Google Drive/Dropbox System Design

Cloud file system

Requirements:

  1. Users can create and upload files

  2. Files can be shared across multiple different users

  3. Changes to files should be propagated to all devices with access

  4. We should be able to see older versions of files

Less bottlenecked by speed but by how intense it is on local device. 

Capacity estimates:

  1. 1 billion users

  2. ~ 100 docs/user

  3. Each doc ~100kb, some in mb

  4. 1 billion x 100 x 100kb = 100 Tb of docs

  5. Most docs shared with <10 people, some shared with many thousands 

Document permissions:  

  • schema: userId, docId
  • Indexing and partitioning by userId, which allows us to quickly see which documents a given user has access to

Document permissions DB:

  • Replication?

  • A single leader may be best for adds and subsequent removed

  • User has permission, user then no longer has permission. Tombstones

  • A CRDT could fix this.  

  • Use MySQL

File Uploads:

  • Split files into smaller chunks 

  • Pros:

  • Parallel uploading

  • Only load modified chunks on file changes

  • Cons:

  • Added complexity on client to do file diffing, have to keep track of chunks in DB

Chunking Data schema:

  • Chunks table: Id, version, hash, link

  • Indexing by Id then version allows quick queries to determine all chunks for a given file version

Chunks DB considerations:

  • Within a single leader, we need to be able to use locking to keep the proper version number. Cannot allow two users to modify the same version of a document at the same time.

» Data to use:
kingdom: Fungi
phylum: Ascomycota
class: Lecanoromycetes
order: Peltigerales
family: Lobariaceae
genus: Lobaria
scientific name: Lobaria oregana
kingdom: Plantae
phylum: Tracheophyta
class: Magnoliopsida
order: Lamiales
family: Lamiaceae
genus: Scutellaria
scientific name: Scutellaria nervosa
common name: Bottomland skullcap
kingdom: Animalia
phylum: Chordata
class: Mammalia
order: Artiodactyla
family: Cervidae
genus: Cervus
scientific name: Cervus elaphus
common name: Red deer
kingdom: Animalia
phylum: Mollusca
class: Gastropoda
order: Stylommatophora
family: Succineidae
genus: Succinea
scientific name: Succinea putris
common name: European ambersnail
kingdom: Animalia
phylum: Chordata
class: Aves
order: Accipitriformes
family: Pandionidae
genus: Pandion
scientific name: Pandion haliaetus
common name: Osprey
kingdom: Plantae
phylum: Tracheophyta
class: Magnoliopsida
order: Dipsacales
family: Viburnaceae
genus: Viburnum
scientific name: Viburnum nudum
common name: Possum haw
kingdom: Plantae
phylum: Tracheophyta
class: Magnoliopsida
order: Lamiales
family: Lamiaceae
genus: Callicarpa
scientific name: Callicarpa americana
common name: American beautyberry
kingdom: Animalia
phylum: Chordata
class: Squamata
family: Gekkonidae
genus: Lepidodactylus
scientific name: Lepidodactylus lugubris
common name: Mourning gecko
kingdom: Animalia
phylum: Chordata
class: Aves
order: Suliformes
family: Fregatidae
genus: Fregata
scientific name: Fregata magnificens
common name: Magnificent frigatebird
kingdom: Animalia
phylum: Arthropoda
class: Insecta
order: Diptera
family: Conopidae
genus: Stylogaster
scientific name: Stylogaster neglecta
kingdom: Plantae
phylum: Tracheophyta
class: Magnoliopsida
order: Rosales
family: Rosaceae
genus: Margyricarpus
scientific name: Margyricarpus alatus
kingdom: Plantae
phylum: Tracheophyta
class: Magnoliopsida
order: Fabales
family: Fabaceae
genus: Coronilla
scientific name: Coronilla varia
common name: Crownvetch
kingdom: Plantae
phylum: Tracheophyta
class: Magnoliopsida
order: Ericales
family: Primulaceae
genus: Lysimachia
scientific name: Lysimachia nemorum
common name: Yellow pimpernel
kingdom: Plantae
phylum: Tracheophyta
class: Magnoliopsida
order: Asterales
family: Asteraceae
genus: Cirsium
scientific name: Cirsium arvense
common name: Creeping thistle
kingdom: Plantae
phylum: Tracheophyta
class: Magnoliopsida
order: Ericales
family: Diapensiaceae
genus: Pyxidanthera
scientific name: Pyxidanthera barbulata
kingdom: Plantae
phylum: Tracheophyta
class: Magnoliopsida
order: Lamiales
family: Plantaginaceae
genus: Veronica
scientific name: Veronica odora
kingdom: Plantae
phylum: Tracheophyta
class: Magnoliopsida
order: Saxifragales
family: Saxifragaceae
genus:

» Short task A:
Can you give the system design notes again from "3. Changes to" through "on local device.", changing "devices" to "clients"?
» Short task B:
Can you transcribe the records word for word, starting with the line that has "scientific name: Coronilla varia" and going through the end of the records?

» Task response A:
3. Changes to files should be propagated to all clients with access

  4. We should be able to see older versions of files

Less bottlenecked by speed but by how intense it is on local device.

» Task response B:
scientific name: Coronilla varia
common name: Crownvetch
kingdom: Plantae
phylum: Tracheophyta
class: Magnoliopsida
order: Ericales
family: Primulaceae
genus: Lysimachia
scientific name: Lysimachia nemorum
common name: Yellow pimpernel
kingdom: Plantae
phylum: Tracheophyta
class: Magnoliopsida
order: Asterales
family: Asteraceae
genus: Cirsium
scientific name: Cirsium arvense
common name: Creeping thistle
kingdom: Plantae
phylum: Tracheophyta
class: Magnoliopsida
order: Ericales
family: Diapensiaceae
genus: Pyxidanthera
scientific name: Pyxidanthera barbulata
kingdom: Plantae
phylum: Tracheophyta
class: Magnoliopsida
order: Lamiales
family: Plantaginaceae
genus: Veronica
scientific name: Veronica odora
kingdom: Plantae
phylum: Tracheophyta
class: Magnoliopsida
order: Saxifragales
family: Saxifragaceae
genus:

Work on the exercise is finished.